При таком отношении правительства к периодической печати новые издания разрешались очень неохотно, с большими затруднениями. В 1836 году в ходатайстве на разрешение нового журнала император Николай надписал: «И без того много», — после этого прямо было сделано распоряжение: «Представления о дозволении новых периодических изданий на некоторое время воспрещаются».
Пушкину много приходилось иметь хлопот с цензурой из-за желания издавать журнал или газету. Многократно в течение ряда лет делал он попытки стать редактором периодического издания, ему это долго не удавалось; раз сам государь разрешил было ему газету, но затем дозволение было взято назад. Только под конец жизни Пушкин получил разрешение издавать «Современник», по 4 книжки в год, — скорее сборник, чем журнал, но и тут он был стеснен и программой издания, и цензурными строгостями, так что ему приходилось только любоваться на «благородные раны», наносимые красными чернилами цензора статьям «Современника». Отношение Пушкина к периодической печати, то есть его публицистические статьи и его попытки сделаться редактором-издателем, представляется весьма интересным эпизодом в истории нашей прессы, и деятельность Пушкина-журналиста недостаточно еще оценена.

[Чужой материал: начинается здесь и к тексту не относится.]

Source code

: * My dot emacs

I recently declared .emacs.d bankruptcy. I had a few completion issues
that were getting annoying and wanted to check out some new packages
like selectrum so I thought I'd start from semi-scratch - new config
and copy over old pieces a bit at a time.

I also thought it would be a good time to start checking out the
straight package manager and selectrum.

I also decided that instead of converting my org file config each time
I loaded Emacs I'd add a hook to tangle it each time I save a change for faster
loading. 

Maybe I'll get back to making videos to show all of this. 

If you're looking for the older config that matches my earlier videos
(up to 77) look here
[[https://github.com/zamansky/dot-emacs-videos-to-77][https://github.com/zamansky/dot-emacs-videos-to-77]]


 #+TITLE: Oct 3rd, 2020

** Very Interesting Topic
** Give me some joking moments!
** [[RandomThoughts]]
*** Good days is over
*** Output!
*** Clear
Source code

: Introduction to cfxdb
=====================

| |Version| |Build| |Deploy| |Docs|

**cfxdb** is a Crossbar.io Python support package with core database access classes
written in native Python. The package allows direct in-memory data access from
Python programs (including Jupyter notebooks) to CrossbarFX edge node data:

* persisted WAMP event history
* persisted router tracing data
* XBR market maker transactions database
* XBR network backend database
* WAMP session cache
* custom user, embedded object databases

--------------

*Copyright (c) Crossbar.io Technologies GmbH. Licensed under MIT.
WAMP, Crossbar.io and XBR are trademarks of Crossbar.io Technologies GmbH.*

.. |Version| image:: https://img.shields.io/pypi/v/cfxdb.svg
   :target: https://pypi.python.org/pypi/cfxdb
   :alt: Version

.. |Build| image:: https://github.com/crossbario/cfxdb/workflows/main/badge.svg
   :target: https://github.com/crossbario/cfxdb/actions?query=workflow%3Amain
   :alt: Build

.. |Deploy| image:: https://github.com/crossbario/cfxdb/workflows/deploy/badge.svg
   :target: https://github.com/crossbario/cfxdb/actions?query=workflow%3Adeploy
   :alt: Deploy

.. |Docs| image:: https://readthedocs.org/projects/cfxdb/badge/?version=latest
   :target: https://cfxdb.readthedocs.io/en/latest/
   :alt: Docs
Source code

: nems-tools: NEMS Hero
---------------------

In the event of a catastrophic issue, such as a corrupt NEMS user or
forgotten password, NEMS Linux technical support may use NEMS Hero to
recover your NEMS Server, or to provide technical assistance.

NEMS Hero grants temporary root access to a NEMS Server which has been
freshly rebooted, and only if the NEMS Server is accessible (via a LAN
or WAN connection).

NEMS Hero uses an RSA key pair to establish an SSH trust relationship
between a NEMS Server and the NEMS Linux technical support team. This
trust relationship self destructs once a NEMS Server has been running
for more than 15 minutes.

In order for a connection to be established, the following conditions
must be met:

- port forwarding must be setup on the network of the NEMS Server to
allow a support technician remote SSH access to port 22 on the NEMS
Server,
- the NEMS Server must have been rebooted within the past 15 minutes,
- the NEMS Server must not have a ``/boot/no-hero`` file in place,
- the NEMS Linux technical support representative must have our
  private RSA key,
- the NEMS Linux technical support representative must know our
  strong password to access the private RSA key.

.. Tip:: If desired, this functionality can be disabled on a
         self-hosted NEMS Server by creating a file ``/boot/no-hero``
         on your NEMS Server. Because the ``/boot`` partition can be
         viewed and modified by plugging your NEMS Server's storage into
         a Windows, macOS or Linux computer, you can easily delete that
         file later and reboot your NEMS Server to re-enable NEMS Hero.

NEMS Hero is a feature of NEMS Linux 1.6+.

В 1844 году Грановский, после публичного курса, который так возвысил его популярность и авторитет, решил со своими друзьями издавать журнал. Был составлен капитал на паях, подали заявление о разрешении им «Ежемесячного обозрения». Грановский много ждал от будущего журнала, который, по его убеждению, мог принести значительную пользу, — «более, чем целая библиотека ученых сочинений, которых никто читать не станет». Но на просьбу Грановского долго не было ответа; наконец ответ пришел, и очень короткий: «Не нужно».
Если редакторам трудно было ладить с цензурными требованиями, если трудно было получить разрешение на издание журнала или газеты, то, напротив, легко было подвергнуться взысканиям, подпасть запрещению. За рассматриваемый период были запрещены журналы: «Литературная газета» — Дельвига, «Европеец» — Киреевского, «Московский телеграф» — Полевого, «Телескоп» — Надеждина и др. Как известно, «Телескоп» был запрещен за статьи Чаадаева, — автор их был признан сумасшедшим, а редактор Надеждин был сослан в Усть-Сы-сольск. Эти запрещения изданий, которые все были подцензурными, очень любопытны. С одной стороны, наказания, которым иногда подвергались при этом авторы и издатели, стояли в логическом и юридическом противоречии с самим принципом предварительной цензуры, как на это основательно указывал еще Радищев; с другой стороны, нередкие случаи, когда направление и содержание подцензурных изданий признавалось вредным, должны были убеждать правительство в том, что предварительная цензура не достигает своей цели.
Выше было уже сказано, что министр Уваров старался усилением цензурных строгостей добиться большей независимости и самостоятельности цензуры. Кроме отдельных распоряжений в этом смысле, он в 1846 году даже задумывал общий пересмотр устава. Все эти меры строгости, гибельно отзываясь на литературе, не доставили, однако, желательной независимости цензурному ведомству. И под конец сам Уваров должен был с очевидностью убедиться в этом.
Как европейские события 1830 года отозвались у нас усилением, между прочим, и цензурных строгостей, так еще более печальное влияние на внутреннюю жизнь России имели события 1848 года. Это отразилось опять и на цензуре. 2 апреля 1848 года учрежден особый негласный комитет, под председательством Бутурлина, — комитету этому был поручен высший надзор в нравственном и политическом отношении за духом и направлением книгопечатания. «Комитет 2 апреля 1848 г.» сделался высшим цензурным учреждением, которое объявляло министру высочайшую волю по цензурным делам и само давало ему свои указания, делало от себя замечания. Исчезла последняя тень независимости цензуры. Уваров, после попытки противостать бутурлинскому комитету, оставил министерство.